__Text excerpt__
Start of Block
There are close to 200 nations on Earth, plus dozens more territories. Let’s discover… Albania.
It’s almost unfathomable that Albania remains off the tourist radar. Like many of its Mediterranean neighbors, the nation features stunning beaches, a mountainous interior dotted with charming towns and villages, and the pleasantest of climates. Throughout the “Land of the Eagles,” as Albania is known to locals, are the remarkable relics of a series of ancient civilizations. Countless castles and citadels, mosaics and sacred monuments attest to the Greeks, Romans, Venetians and Ottomans who each conquered the land.
It took just a few decades of 20th century isolation for globetrotters to overlook Albania, but its geographic and cultural treasures remain undiminished. The country is ripe for exploration, and all in the blissful absence of crowds… That is, until Albania’s inevitable ascent as the next destination du jour.
Where is Albania?
End of Block
__Source information__
Start of Block
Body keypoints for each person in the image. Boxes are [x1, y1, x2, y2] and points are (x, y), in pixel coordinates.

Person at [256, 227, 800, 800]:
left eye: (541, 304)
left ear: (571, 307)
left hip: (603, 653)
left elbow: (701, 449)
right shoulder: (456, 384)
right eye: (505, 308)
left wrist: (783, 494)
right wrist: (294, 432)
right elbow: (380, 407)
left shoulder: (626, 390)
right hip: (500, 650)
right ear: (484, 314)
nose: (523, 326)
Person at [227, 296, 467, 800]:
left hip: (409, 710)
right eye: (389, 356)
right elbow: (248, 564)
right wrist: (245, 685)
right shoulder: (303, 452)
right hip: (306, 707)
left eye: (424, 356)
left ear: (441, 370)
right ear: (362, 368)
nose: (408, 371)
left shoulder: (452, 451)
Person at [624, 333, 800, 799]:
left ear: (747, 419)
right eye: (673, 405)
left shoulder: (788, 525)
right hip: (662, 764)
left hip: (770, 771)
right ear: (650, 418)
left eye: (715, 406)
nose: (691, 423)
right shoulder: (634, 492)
End of Block
Start of Block
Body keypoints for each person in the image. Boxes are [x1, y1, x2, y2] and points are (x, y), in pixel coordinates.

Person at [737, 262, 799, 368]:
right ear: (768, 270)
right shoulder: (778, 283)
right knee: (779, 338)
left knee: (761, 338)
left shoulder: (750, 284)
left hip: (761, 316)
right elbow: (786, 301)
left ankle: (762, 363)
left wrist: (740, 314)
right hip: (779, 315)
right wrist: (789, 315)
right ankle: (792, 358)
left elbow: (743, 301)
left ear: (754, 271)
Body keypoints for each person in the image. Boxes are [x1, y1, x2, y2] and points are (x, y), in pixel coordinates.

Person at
End of Block
Start of Block
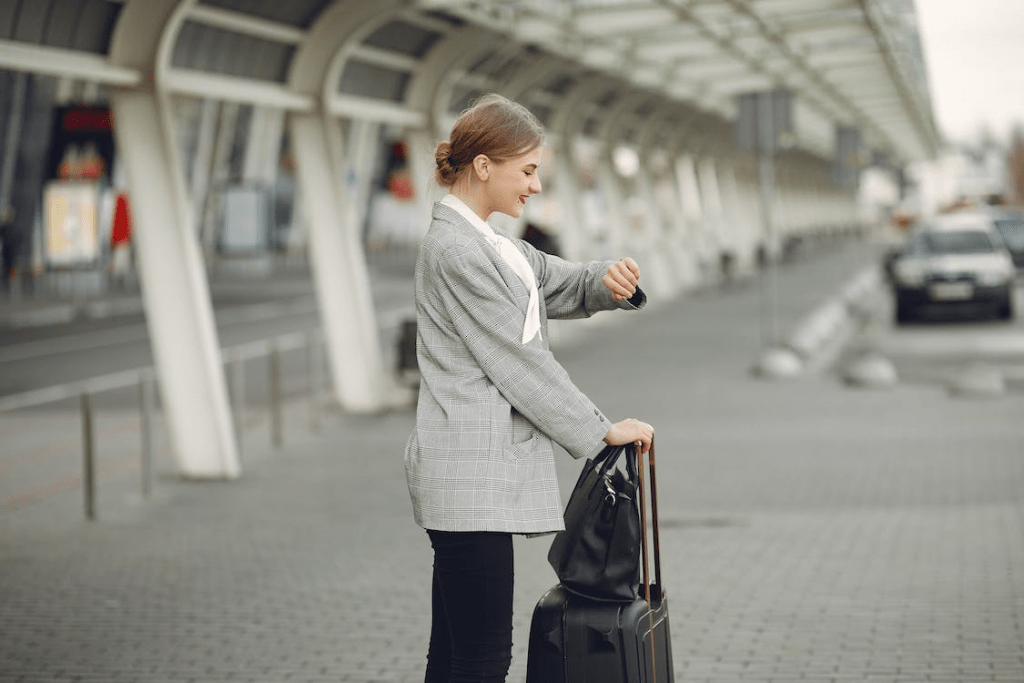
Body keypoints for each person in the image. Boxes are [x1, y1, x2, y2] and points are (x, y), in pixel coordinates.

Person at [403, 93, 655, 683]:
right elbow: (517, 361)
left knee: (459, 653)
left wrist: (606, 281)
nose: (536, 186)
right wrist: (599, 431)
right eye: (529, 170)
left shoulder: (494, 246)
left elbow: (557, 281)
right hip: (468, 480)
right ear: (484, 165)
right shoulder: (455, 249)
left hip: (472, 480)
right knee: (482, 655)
End of Block
__Brief 1__
Decide whether each statement agrees with the Albania travel text: (a) Greeks, Romans, Venetians and Ottomans each conquered the land; (b) Albania's 20th-century isolation diminished its geographic and cultural treasures; (c) Albania is already crowded with tourists. Answer yes or no for each, quoting the words from the text that decide it.
__Brief 2__
Write the next part of the Albania travel text, starting after its last line.

__Your response 1__
(a) Yes: "attest to the Greeks, Romans, Venetians and Ottomans who each conquered the land."
(b) No: "but its geographic and cultural treasures remain undiminished."
(c) No: "all in the blissful absence of crowds"

__Your response 2__
Albania is in southeastern Europe, on the western Balkan Peninsula, on the Adriatic and Ionian seas. Find on a map the heel of Italy’s “boot,” draw a line directly eastward across the Adriatic Sea and you’ll hit the coast of Albania. The country shares borders with Greece to the south, North Macedonia and Kosovo to the east, and Montenegro to the north.
Albania’s 226-mile coastline meets the Ionian Sea in the southwest and above it the Adriatic. Approximately 70% of Albania is covered by hills and tall mountains. Major mountain ranges include the Albanian Alps, the Pindus Mountains and the Korab Mountains, which include the country’s highest peak, Mount Karabit (9,066 feet). The climate at the coast is typically Mediterranean – dry and sunny year-round. The interior is cooler, considerably so at high elevations.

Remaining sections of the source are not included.